Following the logic of musket technology, and the traditions of European military tactics, musket firing on both sides was typically group-volley fire at enemy linear formations en masse at short ranges, rather than individually aimed fire at specific long-distance targets. Even the Revolutionaries’ legendary hit-and-run pursuit of British troops from Lexington and Concord through woods and country roads at the start of the war on April 19, 1775, was conducted by Colonial militia mostly armed with muskets and bird guns known as “fowling pieces,” not longrifles. The epic American defense of Bunker Hill and Breeds Hill two months later was fought mainly with muskets, too.

But American riflemen and their longrifles, which were originally designed not to kill British soldiers but to nail small-to-medium-sized game on the frontier—as well as hostile Indians—provided a powerful extra edge to the Revolutionaries in several critical moments of the war. The rifling of the longrifle’s barrel imparted spin on the ball as it flew out of the muzzle, greatly increasing its stability in flight and thereby its accuracy over the smoothbore musket.

Through the Revolutionary War, Gen. Washington periodically deployed companies of riflemen, such as Morgan and Murphy, as long-range scouts, rangers, skirmishers and snipers, and as a shock force that could, when they were available, provide a powerful overlay to Continental Army regulars and Colonial militia. And in several pivotal moments, the frontier-bred riflemen from places such Pennsylvania, Maryland and Virginia delivered spectacularly, and may even have affected the course of the war and sped the American victory.

Which brings us back to the battlefield at Saratoga, at around 11 a.m. on Oct. 7, 1777.

Sgt. Timothy Murphy’s third shot found its target. It squarely hit British Gen. Simon Fraser in his belly, who probably never dreamed he was in danger of being shot from so far away, at least not 300 yards. Murphy’s bullet created one of the most painful of battle injuries, a stomach wound. As he lay dying, Fraser spoke of seeing the American rifleman who shot him, far off in the distance.

When they saw their leader fall and get dragged off the battlefield, British troops panicked, broke ranks and soon fell back in retreat. The tide of battle was reversed. The loss of Gen. Fraser, explained his boss, Gen. Burgoyne, “helped to turn the fate of the day.” Ten days later, he and 6,000 British troops surrendered to the Americans, handing them a spectacular victory.

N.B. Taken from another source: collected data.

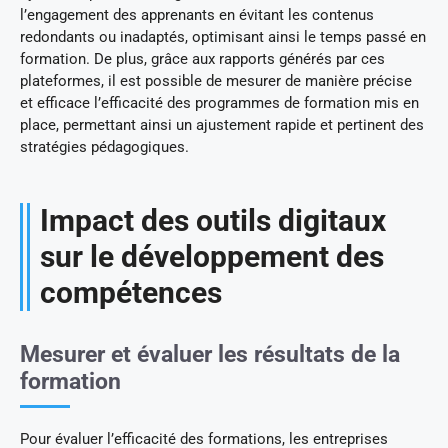
l’engagement des apprenants en évitant les contenus
redondants ou inadaptés, optimisant ainsi le temps passé en
formation. De plus, grâce aux rapports générés par ces
plateformes, il est possible de mesurer de manière précise
et efficace l’efficacité des programmes de formation mis en
place, permettant ainsi un ajustement rapide et pertinent des
stratégies pédagogiques.
Impact des outils digitaux
sur le développement des
compétences
Mesurer et évaluer les résultats de la
formation
Pour évaluer l’efficacité des formations, les entreprises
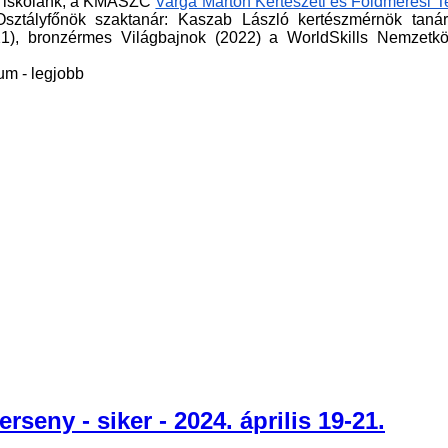
k iskolánk, a KMASZC
Varga Márton Kertészeti és Földmérési 
Osztályfőnök szaktanár: Kaszab László kertészmérnök tanár
21), bronzérmes Világbajnok (2022) a WorldSkills Nemzetköz
eny - siker - 2024. április 19-21.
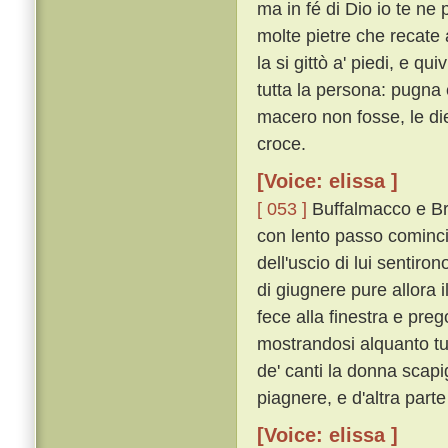
ma in fé di Dio io te ne 
molte pietre che recate 
la si gittò a' piedi, e qu
tutta la persona: pugna 
macero non fosse, le di
croce.
[Voice: elissa ]
[ 053 ]
Buffalmacco e Bru
con lento passo comincia
dell'uscio di lui sentiro
di giugnere pure allora 
fece alla finestra e pre
mostrandosi alquanto tur
de' canti la donna scapig
piagnere, e d'altra part
[Voice: elissa ]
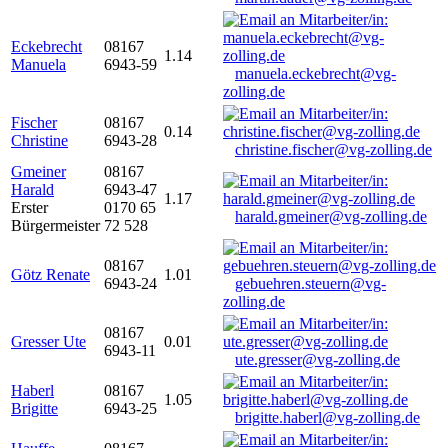
Eckebrecht
08167
1.14
Manuela
6943-59
manuela.eckebrecht@vg-
zolling.de
Fischer
08167
0.14
Christine
6943-28
christine.fischer@vg-zolling.de
Gmeiner
08167
Harald
6943-47
1.17
Erster
0170 65
harald.gmeiner@vg-zolling.de
Bürgermeister
72 528
08167
Götz Renate
1.01
6943-24
gebuehren.steuern@vg-
zolling.de
08167
Gresser Ute
0.01
6943-11
ute.gresser@vg-zolling.de
Haberl
08167
1.05
Brigitte
6943-25
brigitte.haberl@vg-zolling.de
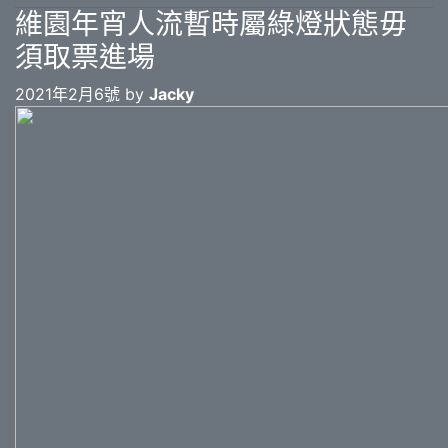
維園年宵人流暫時屬綠燈狀態毋
須取票進場
2021年2月6號 by
Jacky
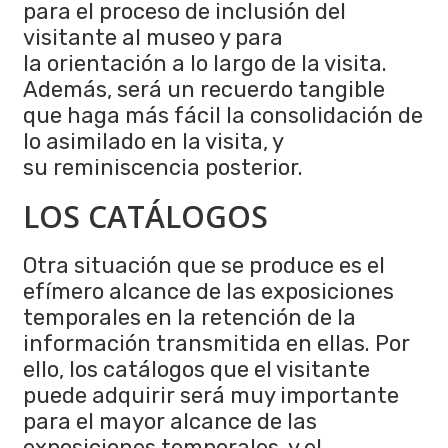
para el proceso de inclusión del
visitante al museo y para
la orientación a lo largo de la visita.
Además, será un recuerdo tangible
que haga más fácil la consolidación de
lo asimilado en la visita, y
su reminiscencia posterior.
LOS CATÁLOGOS
Otra situación que se produce es el
efímero alcance de las exposiciones
temporales en la retención de la
información transmitida en ellas. Por
ello, los catálogos que el visitante
puede adquirir será muy importante
para el mayor alcance de las
exposiciones temporales, y el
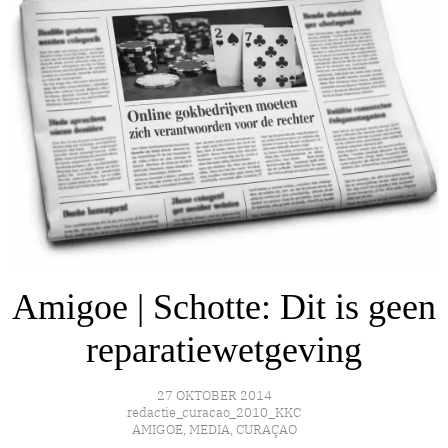
Amigoe | Schotte: Dit is geen
reparatiewetgeving
27 OKTOBER 2014
redactie_curacao_2010_KKC
AMIGOE
,
MEDIA
,
CURAÇAO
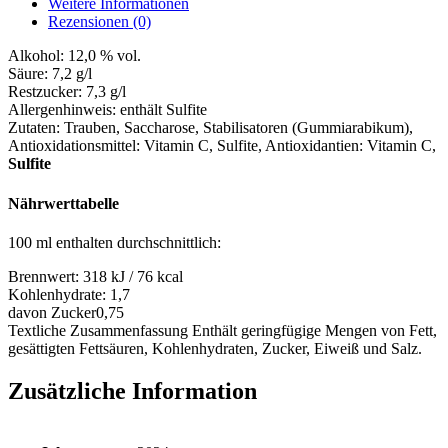
Weitere Informationen
Rezensionen (0)
Alkohol:
12,0 % vol.
Säure:
7,2 g/l
Restzucker:
7,3 g/l
Allergenhinweis:
enthält Sulfite
Zutaten:
Trauben, Saccharose, Stabilisatoren (Gummiarabikum),
Antioxidationsmittel: Vitamin C, Sulfite
, Antioxidantien: Vitamin C,
Sulfite
Nährwerttabelle
100 ml enthalten durchschnittlich:
Brennwert:
318 kJ / 76 kcal
Kohlenhydrate:
1,7
davon Zucker
0,75
Textliche Zusammenfassung
Enthält geringfügige Mengen von Fett,
gesättigten Fettsäuren, Kohlenhydraten, Zucker, Eiweiß und Salz.
Zusätzliche Information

I like to think of my ancestor, Sam Houston, standing beside Morgan, Murphy and the other American riflemen, proudly clutching their longrifles as they watched the redcoats surrender. It’s recorded that the Americans graciously treated the defeated British officers to a delicious feast to show their honor. If my seventh great-grand-daddy was part of the festivities and if his appetite was anything like mine, I’ll bet he had a prime spot in the chow line.

The American triumph at Saratoga, the first time the rebels beat the British in a set-piece battle, stopped the British plan to sever the rebellious Colonies in two. And in Paris, the French ministers of government were so impressed that they soon decided to formally enter the war on the American side, a development most historians now believe meant that from that moment on, in the long run, the war was essentially won, or at least the chances of defeat were radically reduced.